PROBLEM TO SOLVE =
In the entries that follow, the first line to write out is the one containing "M372 559 702", and the last is the one containing "M900 608 935 445". Reproduce that stretch exactly, with nothing before or after it.

Stored items =
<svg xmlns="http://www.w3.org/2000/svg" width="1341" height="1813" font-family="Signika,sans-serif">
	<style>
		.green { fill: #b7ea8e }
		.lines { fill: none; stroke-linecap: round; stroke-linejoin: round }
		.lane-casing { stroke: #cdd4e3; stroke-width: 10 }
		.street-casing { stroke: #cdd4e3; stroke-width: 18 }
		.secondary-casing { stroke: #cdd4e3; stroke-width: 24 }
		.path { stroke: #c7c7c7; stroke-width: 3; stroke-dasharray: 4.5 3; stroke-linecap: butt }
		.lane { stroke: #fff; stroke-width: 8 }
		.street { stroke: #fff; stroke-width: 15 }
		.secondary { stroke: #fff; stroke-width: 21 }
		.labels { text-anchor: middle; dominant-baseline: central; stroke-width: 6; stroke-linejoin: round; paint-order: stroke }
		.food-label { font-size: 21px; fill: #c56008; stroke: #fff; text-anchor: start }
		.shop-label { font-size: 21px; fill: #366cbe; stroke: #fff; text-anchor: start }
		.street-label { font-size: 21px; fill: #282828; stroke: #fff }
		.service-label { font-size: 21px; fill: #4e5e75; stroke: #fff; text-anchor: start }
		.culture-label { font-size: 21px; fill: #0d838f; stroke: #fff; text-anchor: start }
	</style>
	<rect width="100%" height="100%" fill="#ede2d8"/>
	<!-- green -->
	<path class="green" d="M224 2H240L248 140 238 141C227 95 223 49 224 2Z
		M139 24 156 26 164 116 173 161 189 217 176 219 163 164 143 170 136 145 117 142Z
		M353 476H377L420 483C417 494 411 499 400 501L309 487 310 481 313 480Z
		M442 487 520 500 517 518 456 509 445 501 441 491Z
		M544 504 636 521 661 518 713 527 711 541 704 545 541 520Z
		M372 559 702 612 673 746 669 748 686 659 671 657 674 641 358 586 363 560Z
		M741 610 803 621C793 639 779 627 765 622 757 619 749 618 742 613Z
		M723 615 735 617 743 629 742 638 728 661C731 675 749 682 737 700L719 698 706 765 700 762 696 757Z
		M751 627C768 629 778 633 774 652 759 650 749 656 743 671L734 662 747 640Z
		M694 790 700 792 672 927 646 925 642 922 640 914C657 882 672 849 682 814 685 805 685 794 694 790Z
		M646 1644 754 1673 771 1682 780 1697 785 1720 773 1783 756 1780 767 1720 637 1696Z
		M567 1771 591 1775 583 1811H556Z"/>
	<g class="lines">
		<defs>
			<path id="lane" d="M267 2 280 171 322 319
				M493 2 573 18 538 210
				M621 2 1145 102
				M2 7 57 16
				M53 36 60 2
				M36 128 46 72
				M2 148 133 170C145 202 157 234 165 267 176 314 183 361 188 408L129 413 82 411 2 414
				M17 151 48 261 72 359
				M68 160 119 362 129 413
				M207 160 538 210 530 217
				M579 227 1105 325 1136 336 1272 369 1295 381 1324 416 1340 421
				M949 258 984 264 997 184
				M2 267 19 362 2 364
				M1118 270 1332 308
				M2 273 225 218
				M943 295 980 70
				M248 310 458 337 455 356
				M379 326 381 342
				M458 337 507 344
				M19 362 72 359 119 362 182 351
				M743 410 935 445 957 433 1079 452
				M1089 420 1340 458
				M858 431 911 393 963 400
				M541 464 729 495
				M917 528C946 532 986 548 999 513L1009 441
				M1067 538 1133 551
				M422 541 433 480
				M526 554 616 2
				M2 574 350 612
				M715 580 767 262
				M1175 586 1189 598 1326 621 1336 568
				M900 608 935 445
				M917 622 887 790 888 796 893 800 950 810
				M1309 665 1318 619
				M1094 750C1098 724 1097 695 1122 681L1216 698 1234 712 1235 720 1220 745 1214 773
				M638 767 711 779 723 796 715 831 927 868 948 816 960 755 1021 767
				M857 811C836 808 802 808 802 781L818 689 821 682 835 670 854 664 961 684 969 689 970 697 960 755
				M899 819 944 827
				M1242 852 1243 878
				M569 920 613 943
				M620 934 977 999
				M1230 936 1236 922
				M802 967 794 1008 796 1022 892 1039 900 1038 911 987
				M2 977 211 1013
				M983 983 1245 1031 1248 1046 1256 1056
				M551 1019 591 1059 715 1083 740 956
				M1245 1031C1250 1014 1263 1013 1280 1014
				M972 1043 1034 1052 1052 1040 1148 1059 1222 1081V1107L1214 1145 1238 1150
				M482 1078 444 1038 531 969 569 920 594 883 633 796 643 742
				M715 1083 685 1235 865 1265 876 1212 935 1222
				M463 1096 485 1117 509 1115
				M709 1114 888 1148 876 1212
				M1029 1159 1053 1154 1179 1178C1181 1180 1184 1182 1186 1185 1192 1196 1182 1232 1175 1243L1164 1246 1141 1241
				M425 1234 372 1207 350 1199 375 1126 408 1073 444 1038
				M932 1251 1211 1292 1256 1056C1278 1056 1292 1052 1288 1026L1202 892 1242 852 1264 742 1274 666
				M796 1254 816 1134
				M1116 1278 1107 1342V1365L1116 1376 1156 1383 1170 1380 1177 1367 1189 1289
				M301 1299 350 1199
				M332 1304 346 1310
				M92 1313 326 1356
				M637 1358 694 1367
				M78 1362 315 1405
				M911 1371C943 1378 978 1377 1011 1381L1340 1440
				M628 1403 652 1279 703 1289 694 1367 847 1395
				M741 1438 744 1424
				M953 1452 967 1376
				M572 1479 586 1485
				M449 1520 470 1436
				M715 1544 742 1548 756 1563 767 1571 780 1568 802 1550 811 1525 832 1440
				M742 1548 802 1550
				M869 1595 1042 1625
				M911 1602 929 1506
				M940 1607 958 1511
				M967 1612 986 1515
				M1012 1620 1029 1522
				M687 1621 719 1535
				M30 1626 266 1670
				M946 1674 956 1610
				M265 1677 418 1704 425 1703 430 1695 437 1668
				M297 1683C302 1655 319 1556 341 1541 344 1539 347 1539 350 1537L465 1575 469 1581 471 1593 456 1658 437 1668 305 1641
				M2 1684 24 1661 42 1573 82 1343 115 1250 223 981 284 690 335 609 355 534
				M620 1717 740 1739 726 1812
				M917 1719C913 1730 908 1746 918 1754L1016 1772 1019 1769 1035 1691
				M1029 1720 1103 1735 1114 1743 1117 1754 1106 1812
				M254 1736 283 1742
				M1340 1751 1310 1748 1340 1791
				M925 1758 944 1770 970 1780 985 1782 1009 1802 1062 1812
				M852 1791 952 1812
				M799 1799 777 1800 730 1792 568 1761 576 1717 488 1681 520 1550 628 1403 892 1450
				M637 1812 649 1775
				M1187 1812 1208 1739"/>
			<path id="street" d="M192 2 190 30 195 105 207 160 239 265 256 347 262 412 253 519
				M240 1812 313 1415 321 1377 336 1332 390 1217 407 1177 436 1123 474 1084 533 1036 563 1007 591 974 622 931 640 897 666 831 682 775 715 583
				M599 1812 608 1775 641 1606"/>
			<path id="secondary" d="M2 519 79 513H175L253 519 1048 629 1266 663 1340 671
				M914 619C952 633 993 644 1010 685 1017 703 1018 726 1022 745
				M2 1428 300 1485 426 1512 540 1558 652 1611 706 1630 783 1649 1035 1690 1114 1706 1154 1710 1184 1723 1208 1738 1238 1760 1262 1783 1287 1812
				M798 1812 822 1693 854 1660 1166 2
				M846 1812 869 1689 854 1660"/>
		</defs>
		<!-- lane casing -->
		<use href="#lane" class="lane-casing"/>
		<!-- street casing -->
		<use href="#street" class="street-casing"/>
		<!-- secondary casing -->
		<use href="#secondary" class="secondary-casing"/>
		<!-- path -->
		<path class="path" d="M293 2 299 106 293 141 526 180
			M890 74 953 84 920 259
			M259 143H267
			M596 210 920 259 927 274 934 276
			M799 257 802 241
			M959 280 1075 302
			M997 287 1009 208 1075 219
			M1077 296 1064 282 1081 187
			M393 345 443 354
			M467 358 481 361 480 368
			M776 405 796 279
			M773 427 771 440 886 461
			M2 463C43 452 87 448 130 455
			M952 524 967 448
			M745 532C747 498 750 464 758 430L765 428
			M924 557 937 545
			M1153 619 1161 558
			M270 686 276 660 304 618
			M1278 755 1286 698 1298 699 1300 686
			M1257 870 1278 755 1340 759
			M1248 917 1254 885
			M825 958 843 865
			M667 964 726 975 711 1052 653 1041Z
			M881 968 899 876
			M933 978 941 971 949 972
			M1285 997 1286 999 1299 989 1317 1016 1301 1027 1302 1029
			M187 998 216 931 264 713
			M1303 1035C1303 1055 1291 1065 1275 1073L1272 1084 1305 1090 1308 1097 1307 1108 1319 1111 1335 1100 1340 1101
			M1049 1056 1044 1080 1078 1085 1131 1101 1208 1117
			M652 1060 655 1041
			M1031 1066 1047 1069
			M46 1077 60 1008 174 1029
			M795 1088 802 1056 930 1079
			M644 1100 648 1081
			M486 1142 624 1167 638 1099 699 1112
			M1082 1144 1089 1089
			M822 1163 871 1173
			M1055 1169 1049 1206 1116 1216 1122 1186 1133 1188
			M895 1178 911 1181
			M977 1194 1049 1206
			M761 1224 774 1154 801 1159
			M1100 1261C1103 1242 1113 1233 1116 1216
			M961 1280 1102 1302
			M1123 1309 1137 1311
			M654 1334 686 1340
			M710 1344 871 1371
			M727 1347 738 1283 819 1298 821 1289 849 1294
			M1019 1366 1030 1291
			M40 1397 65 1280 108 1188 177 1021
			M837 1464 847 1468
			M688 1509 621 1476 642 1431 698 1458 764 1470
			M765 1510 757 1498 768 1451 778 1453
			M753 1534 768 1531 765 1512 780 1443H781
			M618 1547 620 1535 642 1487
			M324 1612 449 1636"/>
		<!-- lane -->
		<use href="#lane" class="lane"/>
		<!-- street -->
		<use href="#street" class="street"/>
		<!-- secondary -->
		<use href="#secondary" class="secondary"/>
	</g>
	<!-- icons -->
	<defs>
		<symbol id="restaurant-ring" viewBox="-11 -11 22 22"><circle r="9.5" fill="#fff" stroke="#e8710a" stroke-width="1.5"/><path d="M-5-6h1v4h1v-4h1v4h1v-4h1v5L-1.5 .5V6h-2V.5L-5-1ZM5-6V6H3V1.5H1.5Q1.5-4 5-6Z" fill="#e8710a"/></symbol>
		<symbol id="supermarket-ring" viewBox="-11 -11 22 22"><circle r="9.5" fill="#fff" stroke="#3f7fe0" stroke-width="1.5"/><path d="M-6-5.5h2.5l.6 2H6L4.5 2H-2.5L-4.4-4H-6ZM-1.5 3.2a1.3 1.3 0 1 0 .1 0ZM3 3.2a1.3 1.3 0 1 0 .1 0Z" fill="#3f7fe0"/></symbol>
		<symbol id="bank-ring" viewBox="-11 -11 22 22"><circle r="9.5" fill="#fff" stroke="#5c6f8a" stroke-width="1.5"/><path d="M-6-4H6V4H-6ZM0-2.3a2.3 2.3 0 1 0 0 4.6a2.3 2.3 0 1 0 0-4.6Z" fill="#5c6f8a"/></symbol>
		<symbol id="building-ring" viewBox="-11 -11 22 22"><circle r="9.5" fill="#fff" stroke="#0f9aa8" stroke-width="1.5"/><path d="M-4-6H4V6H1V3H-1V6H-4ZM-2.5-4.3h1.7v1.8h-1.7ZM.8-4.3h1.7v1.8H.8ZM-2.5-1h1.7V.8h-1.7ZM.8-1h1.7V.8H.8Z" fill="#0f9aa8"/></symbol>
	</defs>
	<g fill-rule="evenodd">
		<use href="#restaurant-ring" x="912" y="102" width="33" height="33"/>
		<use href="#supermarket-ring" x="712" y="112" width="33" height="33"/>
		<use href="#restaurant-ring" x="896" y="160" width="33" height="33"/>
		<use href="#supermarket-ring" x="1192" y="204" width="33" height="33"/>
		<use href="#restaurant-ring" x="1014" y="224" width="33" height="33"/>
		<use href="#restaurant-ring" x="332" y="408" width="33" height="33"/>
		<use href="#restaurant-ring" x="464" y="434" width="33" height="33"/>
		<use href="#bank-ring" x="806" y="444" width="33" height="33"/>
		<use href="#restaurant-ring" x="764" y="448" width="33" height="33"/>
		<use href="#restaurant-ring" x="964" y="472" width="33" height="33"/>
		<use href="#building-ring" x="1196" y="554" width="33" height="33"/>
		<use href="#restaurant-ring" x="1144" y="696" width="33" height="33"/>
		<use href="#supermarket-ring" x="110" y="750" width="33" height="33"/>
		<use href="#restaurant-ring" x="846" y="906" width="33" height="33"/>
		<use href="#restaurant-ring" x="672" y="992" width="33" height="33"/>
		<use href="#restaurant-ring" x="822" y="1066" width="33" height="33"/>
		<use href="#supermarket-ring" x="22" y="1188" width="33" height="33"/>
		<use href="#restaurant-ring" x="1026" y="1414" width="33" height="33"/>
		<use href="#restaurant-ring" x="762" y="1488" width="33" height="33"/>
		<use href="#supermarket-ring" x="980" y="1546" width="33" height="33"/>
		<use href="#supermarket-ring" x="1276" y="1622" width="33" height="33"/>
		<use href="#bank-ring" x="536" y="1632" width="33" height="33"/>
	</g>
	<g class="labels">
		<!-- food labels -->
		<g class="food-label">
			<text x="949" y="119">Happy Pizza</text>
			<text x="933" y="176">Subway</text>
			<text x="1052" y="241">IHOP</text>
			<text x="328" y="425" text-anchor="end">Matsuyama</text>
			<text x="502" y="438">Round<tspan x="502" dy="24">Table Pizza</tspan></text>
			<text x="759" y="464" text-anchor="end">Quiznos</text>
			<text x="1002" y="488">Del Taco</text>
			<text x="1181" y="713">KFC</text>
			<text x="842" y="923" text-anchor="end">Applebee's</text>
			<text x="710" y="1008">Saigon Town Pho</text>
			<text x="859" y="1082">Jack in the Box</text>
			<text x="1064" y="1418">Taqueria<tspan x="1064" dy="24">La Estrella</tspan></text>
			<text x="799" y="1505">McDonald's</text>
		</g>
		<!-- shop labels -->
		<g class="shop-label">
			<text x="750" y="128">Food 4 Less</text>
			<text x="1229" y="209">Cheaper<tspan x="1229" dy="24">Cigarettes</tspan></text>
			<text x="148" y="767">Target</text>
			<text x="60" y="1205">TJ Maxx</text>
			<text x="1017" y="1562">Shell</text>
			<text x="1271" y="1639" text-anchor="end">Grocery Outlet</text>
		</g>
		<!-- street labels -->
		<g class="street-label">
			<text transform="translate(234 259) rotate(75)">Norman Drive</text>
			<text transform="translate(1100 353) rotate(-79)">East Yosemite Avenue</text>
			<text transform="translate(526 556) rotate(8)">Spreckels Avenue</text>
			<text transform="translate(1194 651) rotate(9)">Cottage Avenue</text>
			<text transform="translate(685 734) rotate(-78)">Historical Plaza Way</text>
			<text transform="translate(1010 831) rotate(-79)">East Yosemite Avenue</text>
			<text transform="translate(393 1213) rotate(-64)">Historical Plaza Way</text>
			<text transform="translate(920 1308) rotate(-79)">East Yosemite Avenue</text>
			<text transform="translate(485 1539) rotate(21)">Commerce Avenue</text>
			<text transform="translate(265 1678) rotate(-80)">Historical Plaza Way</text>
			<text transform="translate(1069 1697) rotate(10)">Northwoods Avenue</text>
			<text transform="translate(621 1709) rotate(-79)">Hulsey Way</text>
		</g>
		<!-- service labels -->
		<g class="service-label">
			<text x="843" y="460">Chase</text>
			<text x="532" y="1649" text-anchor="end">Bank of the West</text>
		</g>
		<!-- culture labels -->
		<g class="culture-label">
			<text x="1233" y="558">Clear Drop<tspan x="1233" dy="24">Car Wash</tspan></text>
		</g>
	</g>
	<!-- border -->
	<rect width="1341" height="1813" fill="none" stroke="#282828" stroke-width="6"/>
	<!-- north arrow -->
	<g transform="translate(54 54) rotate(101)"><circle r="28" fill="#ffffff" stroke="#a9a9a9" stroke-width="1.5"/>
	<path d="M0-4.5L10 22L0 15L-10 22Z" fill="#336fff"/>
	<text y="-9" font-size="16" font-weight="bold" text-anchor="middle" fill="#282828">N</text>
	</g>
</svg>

WRITTEN SOLUTION =
		M372 559 702 612 673 746 669 748 686 659 671 657 674 641 358 586 363 560Z
		M741 610 803 621C793 639 779 627 765 622 757 619 749 618 742 613Z
		M723 615 735 617 743 629 742 638 728 661C731 675 749 682 737 700L719 698 706 765 700 762 696 757Z
		M751 627C768 629 778 633 774 652 759 650 749 656 743 671L734 662 747 640Z
		M694 790 700 792 672 927 646 925 642 922 640 914C657 882 672 849 682 814 685 805 685 794 694 790Z
		M646 1644 754 1673 771 1682 780 1697 785 1720 773 1783 756 1780 767 1720 637 1696Z
		M567 1771 591 1775 583 1811H556Z"/>
	<g class="lines">
		<defs>
			<path id="lane" d="M267 2 280 171 322 319
				M493 2 573 18 538 210
				M621 2 1145 102
				M2 7 57 16
				M53 36 60 2
				M36 128 46 72
				M2 148 133 170C145 202 157 234 165 267 176 314 183 361 188 408L129 413 82 411 2 414
				M17 151 48 261 72 359
				M68 160 119 362 129 413
				M207 160 538 210 530 217
				M579 227 1105 325 1136 336 1272 369 1295 381 1324 416 1340 421
				M949 258 984 264 997 184
				M2 267 19 362 2 364
				M1118 270 1332 308
				M2 273 225 218
				M943 295 980 70
				M248 310 458 337 455 356
				M379 326 381 342
				M458 337 507 344
				M19 362 72 359 119 362 182 351
				M743 410 935 445 957 433 1079 452
				M1089 420 1340 458
				M858 431 911 393 963 400
				M541 464 729 495
				M917 528C946 532 986 548 999 513L1009 441
				M1067 538 1133 551
				M422 541 433 480
				M526 554 616 2
				M2 574 350 612
				M715 580 767 262
				M1175 586 1189 598 1326 621 1336 568
				M900 608 935 445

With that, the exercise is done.